Text block —
%%
VIPER
- VIPER:Coils of the Serpent Cover
- Designers: Scott Bennie and Steven S. Long
- Illustrators: Eric Lofgren (cover), various (interior)
- Publishers: Hero Games
- Publication: 2002 (5th ed.)
- Genres: Superhero fiction
- Systems: Hero System

= VIPER: Coils of the Serpent =

Role-plaing game supplement

VIPER: Coils of the Serpent is a role-playing supplement published by Hero Games for their Champions game, a genre of the Hero System. The book supports the Champions Universe super hero campaign setting.
%%
Stored items:
%%
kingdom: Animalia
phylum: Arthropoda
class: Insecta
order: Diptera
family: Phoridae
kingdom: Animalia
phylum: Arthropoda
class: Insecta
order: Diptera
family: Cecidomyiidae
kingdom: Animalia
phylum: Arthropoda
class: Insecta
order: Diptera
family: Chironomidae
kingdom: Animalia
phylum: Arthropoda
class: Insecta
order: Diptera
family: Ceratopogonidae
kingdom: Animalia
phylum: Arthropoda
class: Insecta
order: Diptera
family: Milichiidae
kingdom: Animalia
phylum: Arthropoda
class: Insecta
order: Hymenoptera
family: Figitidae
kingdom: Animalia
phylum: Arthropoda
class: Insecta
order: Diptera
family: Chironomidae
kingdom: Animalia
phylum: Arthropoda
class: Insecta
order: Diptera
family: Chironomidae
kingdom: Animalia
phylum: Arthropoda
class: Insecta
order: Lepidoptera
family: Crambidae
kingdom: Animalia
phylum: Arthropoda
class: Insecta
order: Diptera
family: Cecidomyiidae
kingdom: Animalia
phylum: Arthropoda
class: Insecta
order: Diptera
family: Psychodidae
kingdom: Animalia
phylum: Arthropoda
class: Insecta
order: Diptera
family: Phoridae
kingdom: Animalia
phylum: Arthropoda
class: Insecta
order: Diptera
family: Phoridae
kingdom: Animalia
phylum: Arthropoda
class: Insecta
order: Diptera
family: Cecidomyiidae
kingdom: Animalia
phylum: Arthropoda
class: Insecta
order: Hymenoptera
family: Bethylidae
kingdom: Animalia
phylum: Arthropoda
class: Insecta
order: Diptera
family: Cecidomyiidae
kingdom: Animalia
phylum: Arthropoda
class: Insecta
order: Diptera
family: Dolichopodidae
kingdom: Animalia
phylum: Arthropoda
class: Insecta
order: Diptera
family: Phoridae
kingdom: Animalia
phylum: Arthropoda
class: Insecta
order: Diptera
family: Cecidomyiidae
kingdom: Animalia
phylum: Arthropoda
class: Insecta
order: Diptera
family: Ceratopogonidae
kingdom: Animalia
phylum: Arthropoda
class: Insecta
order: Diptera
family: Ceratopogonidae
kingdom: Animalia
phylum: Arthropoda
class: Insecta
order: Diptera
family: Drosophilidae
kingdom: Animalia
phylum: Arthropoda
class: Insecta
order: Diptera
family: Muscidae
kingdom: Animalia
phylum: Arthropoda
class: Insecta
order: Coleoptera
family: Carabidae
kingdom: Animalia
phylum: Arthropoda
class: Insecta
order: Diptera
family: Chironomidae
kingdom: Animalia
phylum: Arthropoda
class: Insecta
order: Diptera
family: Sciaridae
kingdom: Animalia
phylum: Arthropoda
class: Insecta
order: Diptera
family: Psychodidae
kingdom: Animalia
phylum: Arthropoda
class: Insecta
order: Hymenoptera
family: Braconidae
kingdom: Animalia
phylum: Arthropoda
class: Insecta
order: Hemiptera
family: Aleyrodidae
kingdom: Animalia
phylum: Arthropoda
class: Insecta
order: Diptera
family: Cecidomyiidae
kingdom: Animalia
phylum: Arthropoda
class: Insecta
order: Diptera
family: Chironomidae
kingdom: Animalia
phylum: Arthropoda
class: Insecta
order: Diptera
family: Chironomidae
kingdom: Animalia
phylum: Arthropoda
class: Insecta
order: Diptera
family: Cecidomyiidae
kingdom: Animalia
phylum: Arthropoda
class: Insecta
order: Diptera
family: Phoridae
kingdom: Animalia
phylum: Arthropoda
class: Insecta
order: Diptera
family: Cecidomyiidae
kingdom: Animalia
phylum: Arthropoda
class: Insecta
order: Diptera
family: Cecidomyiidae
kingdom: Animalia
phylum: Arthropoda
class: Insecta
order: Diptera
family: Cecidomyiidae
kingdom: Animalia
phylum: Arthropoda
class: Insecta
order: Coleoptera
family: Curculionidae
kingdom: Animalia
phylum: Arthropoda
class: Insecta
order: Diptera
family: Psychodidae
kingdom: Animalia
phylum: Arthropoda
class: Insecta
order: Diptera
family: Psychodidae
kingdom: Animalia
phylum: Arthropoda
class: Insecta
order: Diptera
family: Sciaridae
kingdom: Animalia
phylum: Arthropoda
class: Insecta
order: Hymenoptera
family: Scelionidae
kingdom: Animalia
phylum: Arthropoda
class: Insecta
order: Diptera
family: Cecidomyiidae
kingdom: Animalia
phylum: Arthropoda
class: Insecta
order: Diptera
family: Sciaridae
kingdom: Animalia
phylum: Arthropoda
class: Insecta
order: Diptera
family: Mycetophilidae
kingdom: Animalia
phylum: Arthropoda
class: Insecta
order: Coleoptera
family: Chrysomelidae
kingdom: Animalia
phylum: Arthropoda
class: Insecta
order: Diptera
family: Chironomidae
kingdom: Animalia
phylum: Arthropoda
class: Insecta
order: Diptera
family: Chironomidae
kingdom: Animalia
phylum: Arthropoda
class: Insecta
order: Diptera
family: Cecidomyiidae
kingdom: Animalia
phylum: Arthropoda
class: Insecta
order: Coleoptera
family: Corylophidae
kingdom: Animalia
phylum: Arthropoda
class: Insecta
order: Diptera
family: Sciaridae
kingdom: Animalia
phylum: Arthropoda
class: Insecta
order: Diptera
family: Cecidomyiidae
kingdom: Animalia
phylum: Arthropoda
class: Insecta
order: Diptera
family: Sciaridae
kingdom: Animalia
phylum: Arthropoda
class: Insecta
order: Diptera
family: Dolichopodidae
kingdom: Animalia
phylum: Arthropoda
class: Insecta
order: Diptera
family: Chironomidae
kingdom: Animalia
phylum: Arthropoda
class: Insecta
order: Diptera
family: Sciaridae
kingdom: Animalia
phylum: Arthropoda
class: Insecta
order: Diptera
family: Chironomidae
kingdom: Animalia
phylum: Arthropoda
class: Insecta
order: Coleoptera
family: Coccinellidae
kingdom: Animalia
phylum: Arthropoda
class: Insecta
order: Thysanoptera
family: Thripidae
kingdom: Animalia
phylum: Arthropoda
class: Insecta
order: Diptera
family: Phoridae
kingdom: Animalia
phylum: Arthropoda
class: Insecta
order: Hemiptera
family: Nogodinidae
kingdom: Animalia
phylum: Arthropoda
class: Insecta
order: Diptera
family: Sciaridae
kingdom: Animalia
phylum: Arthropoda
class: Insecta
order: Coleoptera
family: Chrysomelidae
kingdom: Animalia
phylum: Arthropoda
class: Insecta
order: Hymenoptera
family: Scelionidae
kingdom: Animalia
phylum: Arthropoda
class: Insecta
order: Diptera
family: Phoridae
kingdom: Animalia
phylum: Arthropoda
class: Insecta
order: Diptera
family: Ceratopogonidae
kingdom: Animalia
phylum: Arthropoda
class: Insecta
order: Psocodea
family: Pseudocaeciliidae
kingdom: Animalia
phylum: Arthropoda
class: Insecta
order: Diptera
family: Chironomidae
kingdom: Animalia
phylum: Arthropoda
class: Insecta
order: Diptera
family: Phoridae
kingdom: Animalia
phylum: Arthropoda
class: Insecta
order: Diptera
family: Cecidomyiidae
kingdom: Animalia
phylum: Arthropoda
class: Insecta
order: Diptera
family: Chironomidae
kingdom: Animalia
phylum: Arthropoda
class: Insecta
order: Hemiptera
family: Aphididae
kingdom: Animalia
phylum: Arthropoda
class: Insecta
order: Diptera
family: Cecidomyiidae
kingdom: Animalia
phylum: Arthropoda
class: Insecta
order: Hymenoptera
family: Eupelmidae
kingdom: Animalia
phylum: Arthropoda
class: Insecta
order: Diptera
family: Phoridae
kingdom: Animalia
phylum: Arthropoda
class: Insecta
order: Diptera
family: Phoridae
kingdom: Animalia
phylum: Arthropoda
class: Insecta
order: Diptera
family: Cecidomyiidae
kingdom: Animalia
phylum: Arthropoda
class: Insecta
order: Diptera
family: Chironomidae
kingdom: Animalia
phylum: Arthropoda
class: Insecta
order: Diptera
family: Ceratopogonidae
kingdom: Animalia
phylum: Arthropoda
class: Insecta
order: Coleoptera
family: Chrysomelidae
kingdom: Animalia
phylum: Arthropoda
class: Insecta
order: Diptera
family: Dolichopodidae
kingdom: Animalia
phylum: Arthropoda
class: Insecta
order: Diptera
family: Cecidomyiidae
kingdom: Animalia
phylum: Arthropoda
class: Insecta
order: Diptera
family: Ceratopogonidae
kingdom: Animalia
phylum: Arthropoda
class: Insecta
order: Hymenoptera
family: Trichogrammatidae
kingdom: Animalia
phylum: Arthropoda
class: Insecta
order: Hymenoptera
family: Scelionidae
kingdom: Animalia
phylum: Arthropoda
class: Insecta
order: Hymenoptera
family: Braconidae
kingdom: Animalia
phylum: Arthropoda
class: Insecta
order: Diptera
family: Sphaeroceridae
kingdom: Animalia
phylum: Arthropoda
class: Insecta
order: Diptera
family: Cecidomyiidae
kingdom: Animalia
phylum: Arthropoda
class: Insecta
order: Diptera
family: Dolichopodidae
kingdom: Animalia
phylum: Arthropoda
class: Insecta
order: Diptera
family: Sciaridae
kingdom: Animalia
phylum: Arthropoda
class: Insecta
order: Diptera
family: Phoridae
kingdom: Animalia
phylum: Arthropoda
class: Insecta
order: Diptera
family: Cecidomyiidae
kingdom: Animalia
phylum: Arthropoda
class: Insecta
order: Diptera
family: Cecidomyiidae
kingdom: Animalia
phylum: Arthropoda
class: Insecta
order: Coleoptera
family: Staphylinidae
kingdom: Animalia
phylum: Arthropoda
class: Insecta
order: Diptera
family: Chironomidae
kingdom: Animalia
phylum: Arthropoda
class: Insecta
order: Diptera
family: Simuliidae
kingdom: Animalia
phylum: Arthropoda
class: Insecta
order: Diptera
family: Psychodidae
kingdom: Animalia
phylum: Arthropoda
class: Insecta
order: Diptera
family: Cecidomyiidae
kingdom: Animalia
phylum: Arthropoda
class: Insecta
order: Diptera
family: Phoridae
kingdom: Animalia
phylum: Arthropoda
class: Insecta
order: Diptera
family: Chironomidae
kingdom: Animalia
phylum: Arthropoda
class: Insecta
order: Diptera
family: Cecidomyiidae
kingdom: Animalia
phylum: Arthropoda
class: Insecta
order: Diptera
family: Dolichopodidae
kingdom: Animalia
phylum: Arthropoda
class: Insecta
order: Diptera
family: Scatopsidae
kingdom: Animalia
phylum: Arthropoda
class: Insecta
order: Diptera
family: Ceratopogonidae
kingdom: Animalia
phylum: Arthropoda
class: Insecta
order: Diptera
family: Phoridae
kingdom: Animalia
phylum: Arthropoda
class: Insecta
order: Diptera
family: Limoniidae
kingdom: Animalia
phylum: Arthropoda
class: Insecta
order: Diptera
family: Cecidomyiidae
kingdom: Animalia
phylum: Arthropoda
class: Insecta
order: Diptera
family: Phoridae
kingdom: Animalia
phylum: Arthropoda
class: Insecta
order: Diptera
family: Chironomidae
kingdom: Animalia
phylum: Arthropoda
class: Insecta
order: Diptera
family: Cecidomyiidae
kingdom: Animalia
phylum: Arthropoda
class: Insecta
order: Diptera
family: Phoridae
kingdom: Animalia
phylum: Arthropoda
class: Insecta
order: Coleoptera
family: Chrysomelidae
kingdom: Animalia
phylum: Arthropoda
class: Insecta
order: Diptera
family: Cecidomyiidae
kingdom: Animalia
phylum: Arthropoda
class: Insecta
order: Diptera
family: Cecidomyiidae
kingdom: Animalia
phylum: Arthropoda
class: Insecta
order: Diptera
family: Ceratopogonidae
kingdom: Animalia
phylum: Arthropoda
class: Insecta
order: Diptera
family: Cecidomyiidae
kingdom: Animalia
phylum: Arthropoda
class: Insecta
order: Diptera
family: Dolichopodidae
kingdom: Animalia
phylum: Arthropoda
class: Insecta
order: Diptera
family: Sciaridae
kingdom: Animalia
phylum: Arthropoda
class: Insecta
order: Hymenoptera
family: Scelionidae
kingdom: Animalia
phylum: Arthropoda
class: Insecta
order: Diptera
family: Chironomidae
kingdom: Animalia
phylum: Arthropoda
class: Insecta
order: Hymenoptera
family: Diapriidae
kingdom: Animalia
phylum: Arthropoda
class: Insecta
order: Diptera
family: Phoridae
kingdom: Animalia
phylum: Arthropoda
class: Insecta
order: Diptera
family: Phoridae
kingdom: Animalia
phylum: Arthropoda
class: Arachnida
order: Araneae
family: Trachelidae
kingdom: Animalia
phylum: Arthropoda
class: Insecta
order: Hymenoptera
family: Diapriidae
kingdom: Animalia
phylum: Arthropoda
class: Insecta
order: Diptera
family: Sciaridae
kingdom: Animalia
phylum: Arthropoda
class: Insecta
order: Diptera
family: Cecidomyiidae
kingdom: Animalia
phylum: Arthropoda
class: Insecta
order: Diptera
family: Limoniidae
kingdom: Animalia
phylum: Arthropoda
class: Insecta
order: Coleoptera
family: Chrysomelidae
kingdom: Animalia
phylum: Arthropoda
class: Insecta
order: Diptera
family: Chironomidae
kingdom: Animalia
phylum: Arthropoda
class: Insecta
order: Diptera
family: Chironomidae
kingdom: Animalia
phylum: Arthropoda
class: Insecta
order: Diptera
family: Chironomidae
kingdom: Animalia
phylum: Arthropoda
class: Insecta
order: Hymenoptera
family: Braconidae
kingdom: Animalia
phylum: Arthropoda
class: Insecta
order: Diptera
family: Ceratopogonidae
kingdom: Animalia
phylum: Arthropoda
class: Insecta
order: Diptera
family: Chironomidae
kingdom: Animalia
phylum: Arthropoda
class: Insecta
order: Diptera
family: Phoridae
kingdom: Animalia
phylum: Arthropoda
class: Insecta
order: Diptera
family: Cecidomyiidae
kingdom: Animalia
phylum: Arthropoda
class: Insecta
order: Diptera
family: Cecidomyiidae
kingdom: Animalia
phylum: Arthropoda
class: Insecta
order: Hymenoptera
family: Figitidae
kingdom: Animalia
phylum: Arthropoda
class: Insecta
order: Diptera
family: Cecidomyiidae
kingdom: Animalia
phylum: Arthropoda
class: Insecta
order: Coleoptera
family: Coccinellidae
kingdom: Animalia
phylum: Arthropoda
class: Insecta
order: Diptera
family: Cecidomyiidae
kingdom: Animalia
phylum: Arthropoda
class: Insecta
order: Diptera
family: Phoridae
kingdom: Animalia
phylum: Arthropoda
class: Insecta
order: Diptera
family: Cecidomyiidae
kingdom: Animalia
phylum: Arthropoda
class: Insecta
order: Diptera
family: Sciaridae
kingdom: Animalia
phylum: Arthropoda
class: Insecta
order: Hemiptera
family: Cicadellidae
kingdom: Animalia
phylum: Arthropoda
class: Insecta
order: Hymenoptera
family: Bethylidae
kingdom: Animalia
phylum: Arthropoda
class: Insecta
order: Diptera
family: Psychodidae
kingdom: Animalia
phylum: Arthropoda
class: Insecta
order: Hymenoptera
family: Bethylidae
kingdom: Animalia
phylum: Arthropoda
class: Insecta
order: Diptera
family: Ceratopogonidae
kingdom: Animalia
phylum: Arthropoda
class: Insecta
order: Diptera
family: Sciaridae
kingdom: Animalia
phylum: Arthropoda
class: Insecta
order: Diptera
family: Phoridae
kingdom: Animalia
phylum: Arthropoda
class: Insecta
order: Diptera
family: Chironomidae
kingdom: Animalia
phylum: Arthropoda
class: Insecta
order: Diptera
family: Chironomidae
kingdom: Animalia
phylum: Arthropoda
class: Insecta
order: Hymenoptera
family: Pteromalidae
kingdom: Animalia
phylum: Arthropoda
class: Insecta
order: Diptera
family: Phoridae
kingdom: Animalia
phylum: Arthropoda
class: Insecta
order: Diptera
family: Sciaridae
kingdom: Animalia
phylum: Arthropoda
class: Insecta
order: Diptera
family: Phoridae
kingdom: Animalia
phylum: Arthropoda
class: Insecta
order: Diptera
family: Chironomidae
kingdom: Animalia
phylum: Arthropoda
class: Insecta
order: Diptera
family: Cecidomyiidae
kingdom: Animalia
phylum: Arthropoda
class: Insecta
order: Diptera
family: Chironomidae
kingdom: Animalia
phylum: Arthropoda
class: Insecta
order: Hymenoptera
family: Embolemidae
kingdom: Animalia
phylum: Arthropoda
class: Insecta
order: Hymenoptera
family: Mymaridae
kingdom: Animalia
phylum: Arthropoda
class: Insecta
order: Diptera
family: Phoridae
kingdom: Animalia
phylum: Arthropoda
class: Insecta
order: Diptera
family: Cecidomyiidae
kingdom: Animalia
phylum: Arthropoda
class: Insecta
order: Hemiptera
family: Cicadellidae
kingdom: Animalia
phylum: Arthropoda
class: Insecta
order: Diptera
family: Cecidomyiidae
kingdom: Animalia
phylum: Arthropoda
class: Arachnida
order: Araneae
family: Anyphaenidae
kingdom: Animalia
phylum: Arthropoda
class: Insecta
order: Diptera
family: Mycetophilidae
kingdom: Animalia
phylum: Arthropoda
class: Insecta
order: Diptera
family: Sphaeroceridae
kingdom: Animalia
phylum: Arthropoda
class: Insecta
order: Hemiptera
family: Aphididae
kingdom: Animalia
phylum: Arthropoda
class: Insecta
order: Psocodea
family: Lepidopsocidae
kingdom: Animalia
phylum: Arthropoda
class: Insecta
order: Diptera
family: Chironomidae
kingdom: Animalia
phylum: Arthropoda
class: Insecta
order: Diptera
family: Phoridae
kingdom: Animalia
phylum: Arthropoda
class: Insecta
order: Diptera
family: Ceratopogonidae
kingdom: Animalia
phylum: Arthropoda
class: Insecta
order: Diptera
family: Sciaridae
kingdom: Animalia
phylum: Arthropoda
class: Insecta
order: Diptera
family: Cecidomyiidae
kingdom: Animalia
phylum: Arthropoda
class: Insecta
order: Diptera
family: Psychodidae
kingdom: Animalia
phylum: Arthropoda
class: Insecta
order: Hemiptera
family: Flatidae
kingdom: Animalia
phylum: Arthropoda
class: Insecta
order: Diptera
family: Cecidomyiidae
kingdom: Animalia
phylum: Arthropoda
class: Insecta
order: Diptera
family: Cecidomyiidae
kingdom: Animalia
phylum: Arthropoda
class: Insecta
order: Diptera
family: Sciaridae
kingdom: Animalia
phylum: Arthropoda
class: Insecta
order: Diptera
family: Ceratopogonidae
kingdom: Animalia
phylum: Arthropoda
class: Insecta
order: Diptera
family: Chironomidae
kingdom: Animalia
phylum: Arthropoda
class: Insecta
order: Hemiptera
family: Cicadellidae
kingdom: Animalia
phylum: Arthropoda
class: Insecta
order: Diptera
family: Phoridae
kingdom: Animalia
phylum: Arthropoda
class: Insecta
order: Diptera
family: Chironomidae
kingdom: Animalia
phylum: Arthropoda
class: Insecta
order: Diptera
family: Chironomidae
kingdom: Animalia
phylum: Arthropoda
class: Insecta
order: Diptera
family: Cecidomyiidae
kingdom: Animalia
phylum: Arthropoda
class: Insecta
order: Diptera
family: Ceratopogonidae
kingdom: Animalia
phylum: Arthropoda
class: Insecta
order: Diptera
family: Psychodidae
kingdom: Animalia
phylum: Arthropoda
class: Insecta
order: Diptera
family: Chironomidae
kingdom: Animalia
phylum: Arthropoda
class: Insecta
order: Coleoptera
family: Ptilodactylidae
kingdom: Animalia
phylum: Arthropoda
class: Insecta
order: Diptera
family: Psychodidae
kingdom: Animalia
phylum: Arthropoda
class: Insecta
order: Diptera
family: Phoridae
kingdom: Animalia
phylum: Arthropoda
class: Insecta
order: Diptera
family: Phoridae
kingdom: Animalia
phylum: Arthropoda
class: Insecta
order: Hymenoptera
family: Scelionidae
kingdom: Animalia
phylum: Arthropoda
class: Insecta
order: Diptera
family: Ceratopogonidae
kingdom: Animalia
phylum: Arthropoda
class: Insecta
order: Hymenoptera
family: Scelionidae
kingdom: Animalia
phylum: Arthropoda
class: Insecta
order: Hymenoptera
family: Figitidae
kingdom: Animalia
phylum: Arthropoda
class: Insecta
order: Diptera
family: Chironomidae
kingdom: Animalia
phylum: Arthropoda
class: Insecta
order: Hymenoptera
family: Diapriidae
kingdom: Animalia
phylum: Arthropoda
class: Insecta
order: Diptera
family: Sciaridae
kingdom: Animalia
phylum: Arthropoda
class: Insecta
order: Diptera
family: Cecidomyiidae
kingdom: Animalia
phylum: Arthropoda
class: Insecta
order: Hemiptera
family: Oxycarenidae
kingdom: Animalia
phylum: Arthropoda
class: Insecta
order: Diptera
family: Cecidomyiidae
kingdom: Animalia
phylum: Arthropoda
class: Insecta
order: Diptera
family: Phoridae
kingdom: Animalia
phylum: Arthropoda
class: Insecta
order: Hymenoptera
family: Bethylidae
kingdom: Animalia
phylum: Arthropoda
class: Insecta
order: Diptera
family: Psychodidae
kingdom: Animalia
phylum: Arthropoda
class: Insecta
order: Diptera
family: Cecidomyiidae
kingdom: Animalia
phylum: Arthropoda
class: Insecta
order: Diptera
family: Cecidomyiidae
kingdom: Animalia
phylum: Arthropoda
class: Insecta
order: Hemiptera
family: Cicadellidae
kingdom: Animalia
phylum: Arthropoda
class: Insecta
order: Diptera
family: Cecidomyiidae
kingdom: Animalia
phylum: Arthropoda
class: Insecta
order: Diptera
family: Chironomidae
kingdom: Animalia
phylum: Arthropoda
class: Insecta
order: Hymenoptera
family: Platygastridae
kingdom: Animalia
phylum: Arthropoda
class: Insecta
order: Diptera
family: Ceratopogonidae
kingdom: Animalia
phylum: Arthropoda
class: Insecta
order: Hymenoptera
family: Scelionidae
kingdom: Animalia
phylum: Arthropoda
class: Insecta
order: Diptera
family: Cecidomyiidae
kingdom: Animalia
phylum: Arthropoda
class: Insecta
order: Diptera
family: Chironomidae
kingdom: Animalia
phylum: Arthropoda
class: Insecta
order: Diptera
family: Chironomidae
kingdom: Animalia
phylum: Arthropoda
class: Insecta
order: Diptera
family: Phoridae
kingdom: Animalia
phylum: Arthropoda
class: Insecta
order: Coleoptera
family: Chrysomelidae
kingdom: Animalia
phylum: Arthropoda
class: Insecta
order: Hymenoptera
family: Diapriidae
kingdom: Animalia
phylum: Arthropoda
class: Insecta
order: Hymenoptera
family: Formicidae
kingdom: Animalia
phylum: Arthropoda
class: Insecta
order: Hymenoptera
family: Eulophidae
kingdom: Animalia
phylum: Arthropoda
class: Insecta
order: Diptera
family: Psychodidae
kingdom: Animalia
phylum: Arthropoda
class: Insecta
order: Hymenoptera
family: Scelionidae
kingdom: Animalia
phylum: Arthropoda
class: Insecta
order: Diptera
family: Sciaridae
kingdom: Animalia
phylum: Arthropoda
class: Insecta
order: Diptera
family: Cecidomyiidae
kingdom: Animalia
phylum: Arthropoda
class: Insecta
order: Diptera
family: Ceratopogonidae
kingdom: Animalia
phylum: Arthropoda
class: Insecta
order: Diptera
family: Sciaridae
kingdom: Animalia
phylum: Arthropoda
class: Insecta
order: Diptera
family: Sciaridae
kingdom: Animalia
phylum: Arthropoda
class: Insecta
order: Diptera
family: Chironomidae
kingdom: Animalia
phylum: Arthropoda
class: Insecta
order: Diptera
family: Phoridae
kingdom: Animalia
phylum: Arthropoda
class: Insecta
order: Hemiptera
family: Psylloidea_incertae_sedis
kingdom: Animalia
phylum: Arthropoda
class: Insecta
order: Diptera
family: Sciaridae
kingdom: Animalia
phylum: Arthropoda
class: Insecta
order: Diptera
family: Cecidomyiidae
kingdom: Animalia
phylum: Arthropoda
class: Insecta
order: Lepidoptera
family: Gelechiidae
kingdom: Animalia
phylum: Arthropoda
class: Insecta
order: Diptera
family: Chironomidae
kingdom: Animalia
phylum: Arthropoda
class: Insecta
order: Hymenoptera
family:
%%
Exercise aim — Pick up the text on VIPER: Coils of the Serpent right after its last sentence and continue it.

Response to this exercise —
==Description==
VIPER is a terrorist network composed of cells called "nests." The group provides players with a world-spanning challenge which nevertheless is often local in its specific threat. VIPER consists mainly of lower-powered agents who have access to high-tech gear supplied by the shadowy VIPER organization. The agents are often supported by super villains and ultimately led by a Nest Leader. The tone of the organization is designed to be adjustable by the game master. Depending on the needs of the campaign, they can either be campy mooks in costumes, or a ruthless conspiracy capable of crushing the characters like bugs. As written, VIPER tends more towards the Bronze Age style.

VIPER is one of the oldest properties still published by Hero Games. VIPER appeared in Champions at least as early as 1984.